— Stored data —
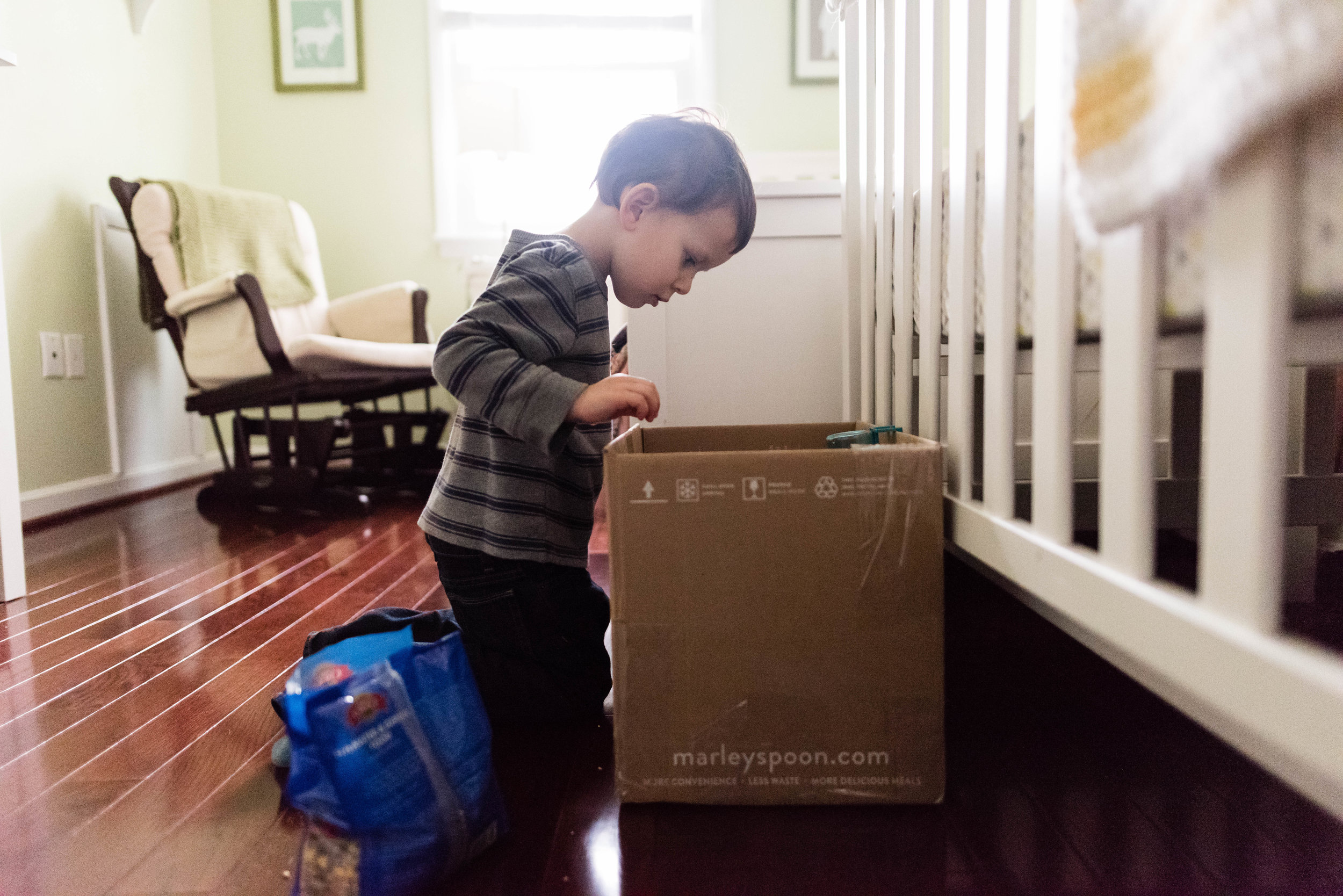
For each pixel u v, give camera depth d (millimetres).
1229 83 319
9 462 1466
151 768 850
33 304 2217
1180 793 749
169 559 1777
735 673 706
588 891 624
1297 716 341
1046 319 593
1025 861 646
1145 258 462
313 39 3230
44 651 1205
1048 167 579
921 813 712
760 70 3246
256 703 1010
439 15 3219
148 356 2727
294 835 721
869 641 696
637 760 722
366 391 2682
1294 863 639
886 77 1021
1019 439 1427
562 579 943
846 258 1230
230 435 3287
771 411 1433
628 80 3262
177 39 2980
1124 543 495
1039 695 984
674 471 695
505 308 819
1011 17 648
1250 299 363
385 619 943
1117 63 408
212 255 2527
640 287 958
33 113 2246
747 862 651
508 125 2932
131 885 653
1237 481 380
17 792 803
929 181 881
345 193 3289
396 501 2508
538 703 927
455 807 641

— Work instruction —
Only the lines from the one containing "588 891 624" through the end of the records above belong in the output, each exactly as it stands, both ends included.

— Reply to the task —
588 891 624
1297 716 341
1046 319 593
1025 861 646
1145 258 462
313 39 3230
44 651 1205
1048 167 579
921 813 712
760 70 3246
256 703 1010
439 15 3219
148 356 2727
294 835 721
869 641 696
637 760 722
366 391 2682
1294 863 639
886 77 1021
1019 439 1427
562 579 943
846 258 1230
230 435 3287
771 411 1433
628 80 3262
177 39 2980
1124 543 495
1039 695 984
674 471 695
505 308 819
1011 17 648
1250 299 363
385 619 943
1117 63 408
212 255 2527
640 287 958
33 113 2246
747 862 651
508 125 2932
131 885 653
1237 481 380
17 792 803
929 181 881
345 193 3289
396 501 2508
538 703 927
455 807 641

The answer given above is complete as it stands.